Files
internalai-agent/docs/connectors-and-sources.md
2026-02-10 18:19:30 -06:00

5.0 KiB

Connectors and Data Sources

Each connector ingests data from an external source into DataIndex. Connectors run periodic background syncs to keep data fresh.

Use list_connectors() at runtime to see which connectors are actually configured — not all connectors below may be active in every deployment.

Connector → Entity Type Mapping

Connector ID Entity Types Produced Description
reflector meeting Meeting recordings + transcripts
ics_calendar calendar_event ICS calendar feed events
mbsync_email email Email via mbsync IMAP sync
zulip conversation, conversation_message, threaded_conversation Zulip chat streams and topics
babelfish conversation_message, threaded_conversation Chat translation bridge
hedgedoc document HedgeDoc collaborative documents
contactdb contact Synced from ContactDB (static)
browser_history webpage Browser extension page visits
api_document document API-ingested documents (static)

Per-Connector Details

reflector — Meeting Recordings

Ingests meetings from Reflector, Monadical's meeting recording tool.

  • Entity type: meeting
  • Key fields: transcript, summary, participants, start_time, end_time, room_name
  • Use cases: Find meetings someone attended, search meeting transcripts, get summaries
  • Tip: Filter with contact_ids to find meetings involving specific people. The transcript field contains speaker-diarized text.

ics_calendar — Calendar Events

Parses ICS calendar feeds (Google Calendar, Outlook, etc.).

  • Entity type: calendar_event
  • Key fields: start_time, end_time, attendees, location, description, calendar_name
  • Use cases: Check upcoming events, find events with specific attendees, review past schedule
  • Tip: Multiple calendar feeds may be configured as separate connectors (e.g., personal_calendar, work_calendar). Use list_connectors() to discover them.

mbsync_email — Email

Syncs email via mbsync (IMAP).

  • Entity type: email
  • Key fields: text_content, from_contact_id, to_contact_ids, cc_contact_ids, thread_id, has_attachments
  • Use cases: Find emails from/to someone, search email content, track email threads
  • Tip: Use from_contact_id and to_contact_ids with contact_ids filter. For thread grouping, use the thread_id field.

zulip — Chat

Ingests Zulip streams, topics, and messages.

  • Entity types:
    • conversation — A Zulip stream/channel with recent messages
    • conversation_message — Individual chat messages
    • threaded_conversation — A topic thread within a stream
  • Key fields: message, mentioned_contact_ids, recent_messages
  • Use cases: Find discussions about a topic, track who said what, find @-mentions
  • Tip: Use threaded_conversation to find topic-level discussions. Use conversation_message with mentioned_contact_ids to find messages that mention specific people.

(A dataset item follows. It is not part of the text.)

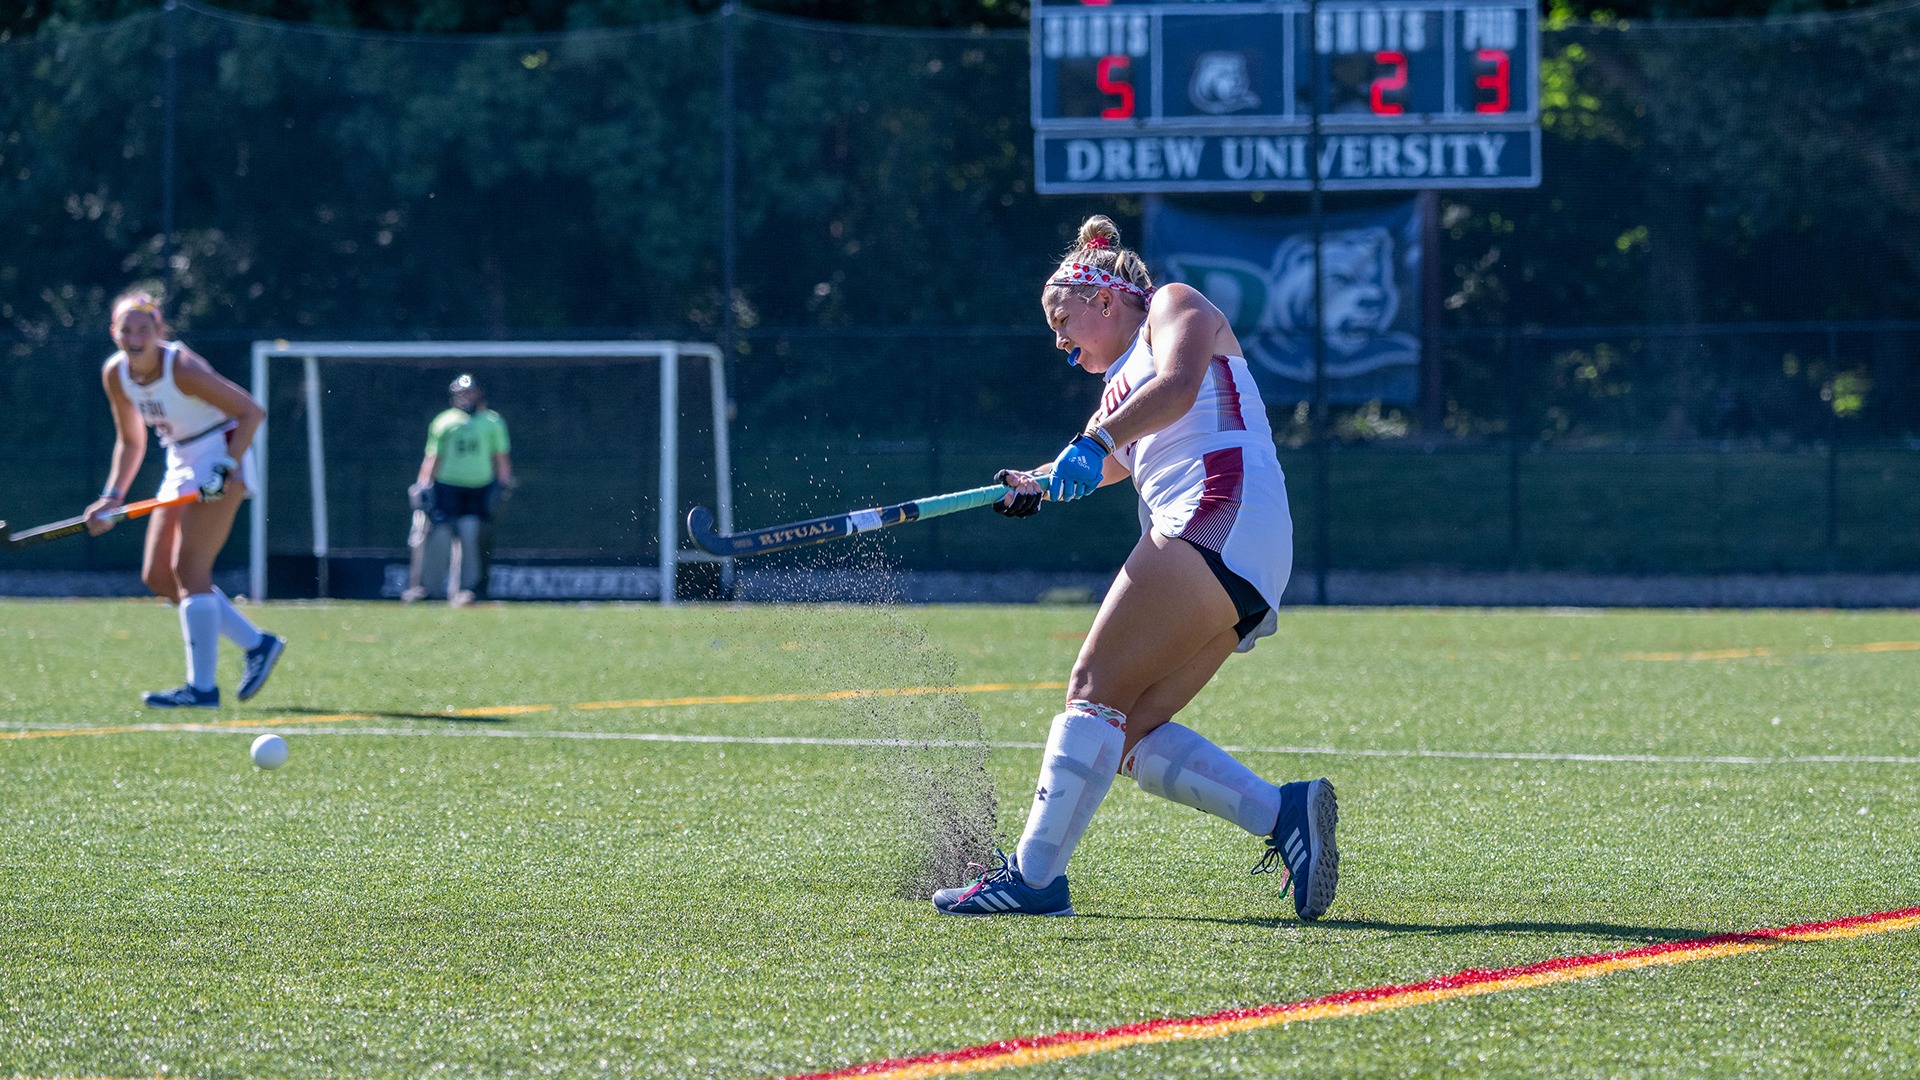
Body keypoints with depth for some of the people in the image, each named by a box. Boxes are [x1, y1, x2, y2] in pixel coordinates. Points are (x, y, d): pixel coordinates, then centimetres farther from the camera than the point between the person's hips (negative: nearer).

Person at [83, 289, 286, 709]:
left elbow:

babelfish — Translation Bridge

Ingests translated chat messages from the Babelfish service.

  • Entity types: conversation_message, threaded_conversation
  • Use cases: Similar to Zulip but for translated cross-language conversations
  • Tip: Query alongside zulip connector for complete conversation coverage.

hedgedoc — Collaborative Documents

Syncs documents from HedgeDoc (collaborative markdown editor).

  • Entity type: document
  • Key fields: content, description, url, revision_id
  • Use cases: Find documents by content, track document revisions
  • Tip: Use search() for semantic document search rather than query_entities text filter.

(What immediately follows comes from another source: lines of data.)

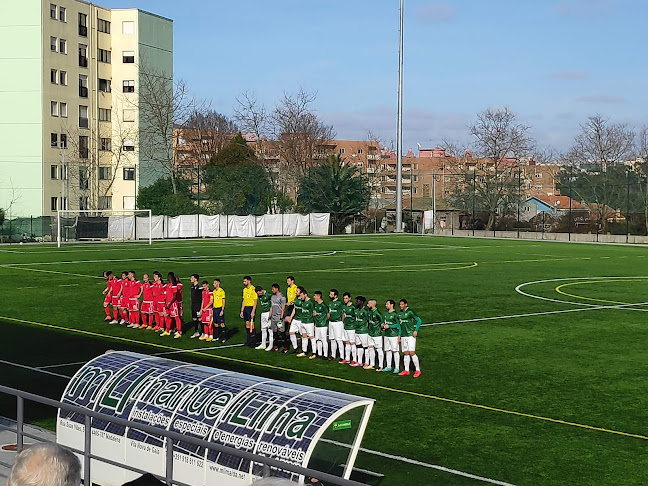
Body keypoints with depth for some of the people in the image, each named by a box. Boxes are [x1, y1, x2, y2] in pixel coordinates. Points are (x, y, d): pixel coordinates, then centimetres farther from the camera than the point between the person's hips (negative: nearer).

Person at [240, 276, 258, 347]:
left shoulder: (253, 289, -11)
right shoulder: (244, 290, 14)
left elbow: (255, 301, -14)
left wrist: (253, 311, -18)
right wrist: (242, 311, 16)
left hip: (251, 307, -8)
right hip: (246, 308, 8)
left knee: (251, 324, -8)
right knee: (247, 324, 8)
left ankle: (252, 342, -3)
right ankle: (248, 340, 15)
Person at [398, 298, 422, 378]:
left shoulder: (410, 312, -8)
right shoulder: (400, 313, 12)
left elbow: (419, 320, -6)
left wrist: (416, 330, -12)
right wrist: (399, 335, 17)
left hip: (410, 335, -6)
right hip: (403, 335, 6)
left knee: (412, 353, -10)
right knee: (405, 353, 8)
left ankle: (418, 370, -3)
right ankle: (406, 370, 12)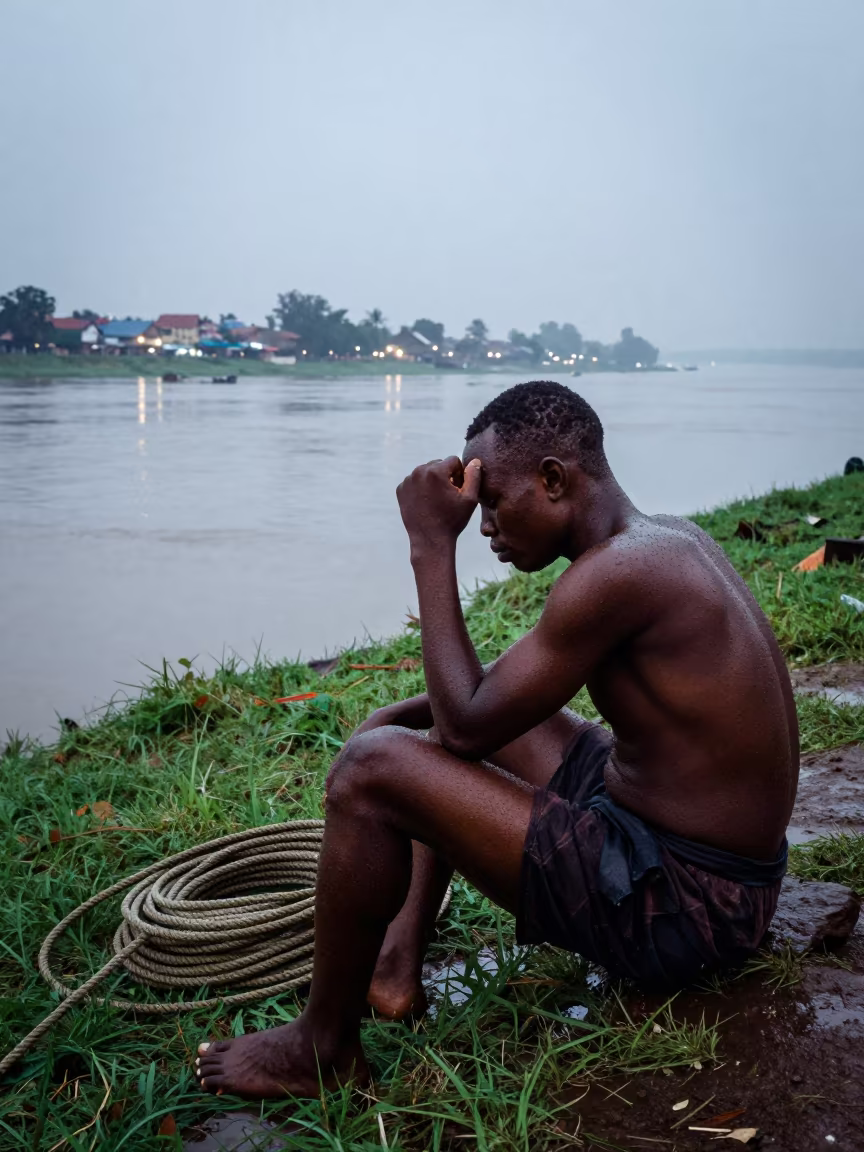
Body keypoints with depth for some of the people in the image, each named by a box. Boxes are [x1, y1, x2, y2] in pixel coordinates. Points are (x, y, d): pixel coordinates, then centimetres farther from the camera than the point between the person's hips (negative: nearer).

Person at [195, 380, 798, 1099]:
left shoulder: (617, 571, -25)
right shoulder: (668, 540, 6)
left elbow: (466, 726, -21)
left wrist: (432, 548, -16)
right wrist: (405, 714, 8)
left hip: (680, 904, -10)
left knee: (372, 769, -18)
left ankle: (325, 1049, 2)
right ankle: (397, 964, 17)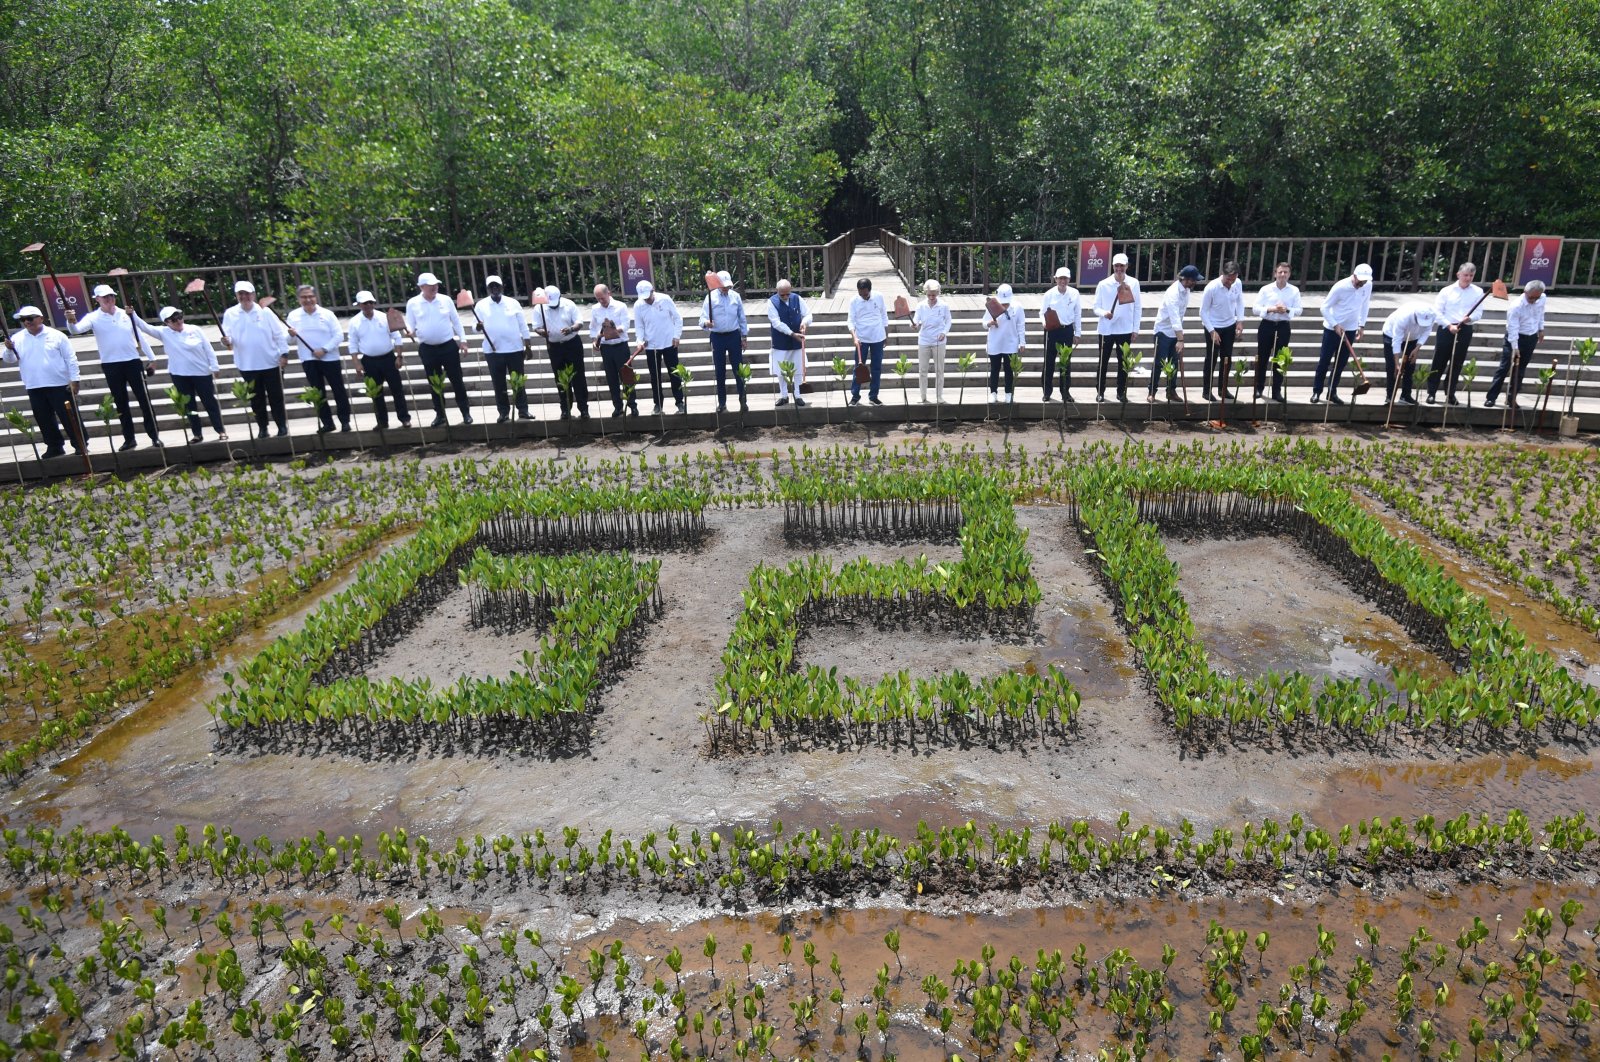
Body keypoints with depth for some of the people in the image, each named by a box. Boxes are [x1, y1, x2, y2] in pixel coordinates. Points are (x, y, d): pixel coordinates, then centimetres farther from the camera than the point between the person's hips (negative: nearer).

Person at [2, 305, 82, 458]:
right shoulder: (17, 338, 7)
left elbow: (70, 359, -2)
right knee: (44, 420, 10)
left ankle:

contactdb — Contact Sync (Static)

Mirrors contacts from ContactDB into DataIndex for unified search.

  • Entity type: contact
  • Note: This is a read-only mirror. Use ContactDB MCP tools directly for contact operations.

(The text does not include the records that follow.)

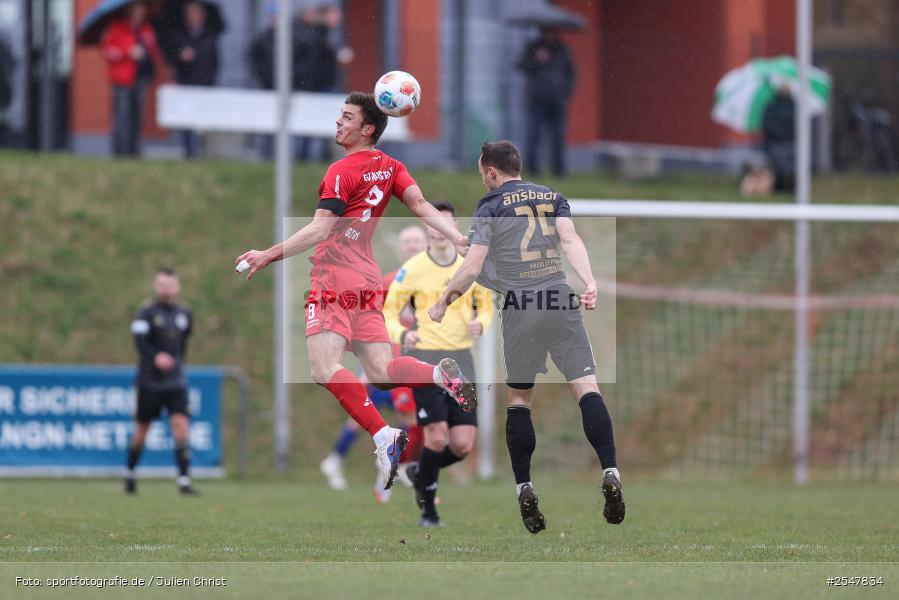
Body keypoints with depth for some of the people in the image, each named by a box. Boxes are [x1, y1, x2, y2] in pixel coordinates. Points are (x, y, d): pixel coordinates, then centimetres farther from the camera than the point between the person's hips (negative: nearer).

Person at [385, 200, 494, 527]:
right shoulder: (412, 269, -4)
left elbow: (486, 305, 17)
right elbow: (389, 312, 1)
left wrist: (480, 324, -5)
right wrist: (402, 334, -20)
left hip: (461, 359, 4)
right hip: (425, 357, -3)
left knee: (463, 445, -3)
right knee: (437, 436, -14)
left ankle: (420, 472, 28)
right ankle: (427, 507, 7)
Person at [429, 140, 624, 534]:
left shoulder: (490, 206, 6)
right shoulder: (553, 198, 16)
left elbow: (472, 269, -2)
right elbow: (570, 239, -2)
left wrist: (442, 303, 11)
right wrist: (589, 283, -13)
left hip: (519, 309, -2)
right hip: (561, 301, 2)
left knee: (519, 399, 12)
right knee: (586, 388, -4)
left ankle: (524, 487, 6)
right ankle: (610, 474, -20)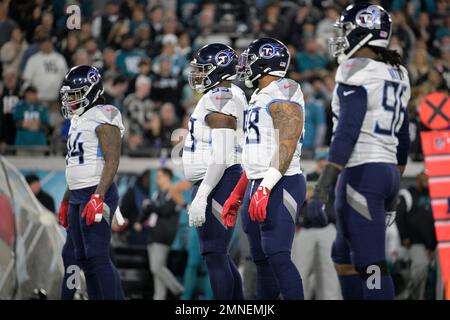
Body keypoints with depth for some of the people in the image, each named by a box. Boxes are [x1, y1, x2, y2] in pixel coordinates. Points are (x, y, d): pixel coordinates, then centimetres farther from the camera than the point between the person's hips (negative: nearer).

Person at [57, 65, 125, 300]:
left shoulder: (103, 118, -10)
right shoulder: (79, 121, 19)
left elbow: (112, 161, -18)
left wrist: (98, 197, -26)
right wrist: (66, 202, 25)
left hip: (96, 194, -10)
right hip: (78, 196, 10)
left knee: (97, 257, -12)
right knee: (79, 258, 10)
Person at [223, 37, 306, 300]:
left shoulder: (283, 94, -10)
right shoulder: (260, 99, 21)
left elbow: (287, 145, -20)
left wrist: (265, 189, -28)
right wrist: (237, 195, 27)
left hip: (279, 186, -10)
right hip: (258, 187, 10)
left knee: (277, 256, -18)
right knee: (261, 259, 9)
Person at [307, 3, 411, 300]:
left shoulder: (356, 72, -11)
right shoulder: (396, 76, 15)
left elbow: (347, 133, -20)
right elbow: (403, 140, 21)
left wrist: (322, 189, -22)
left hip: (362, 174, -9)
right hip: (388, 172, 9)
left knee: (371, 267, -8)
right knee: (344, 256, 21)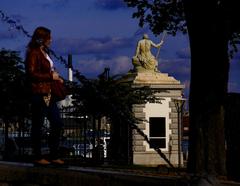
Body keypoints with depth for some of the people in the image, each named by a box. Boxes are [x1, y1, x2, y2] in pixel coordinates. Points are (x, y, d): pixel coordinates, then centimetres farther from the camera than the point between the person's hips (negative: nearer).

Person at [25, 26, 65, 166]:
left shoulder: (44, 52, 16)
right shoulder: (33, 53, -11)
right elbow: (31, 74, -18)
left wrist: (57, 78, 7)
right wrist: (51, 76, -15)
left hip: (49, 94, 9)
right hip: (39, 94, -9)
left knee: (57, 124, 10)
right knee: (38, 125, 1)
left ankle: (54, 156, 18)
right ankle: (38, 157, 10)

browser_history — Browser Extension (Static)

Captures visited webpages from a browser extension.

  • Entity type: webpage
  • Key fields: url, visit_time, text_content
  • Use cases: Find previously visited pages, search page content

api_document — API Documents (Static)

Documents ingested via the REST API (e.g., uploaded PDFs, imported files).

  • Entity type: document
  • Note: These are ingested via POST /api/v1/ingest/documents, not periodic sync.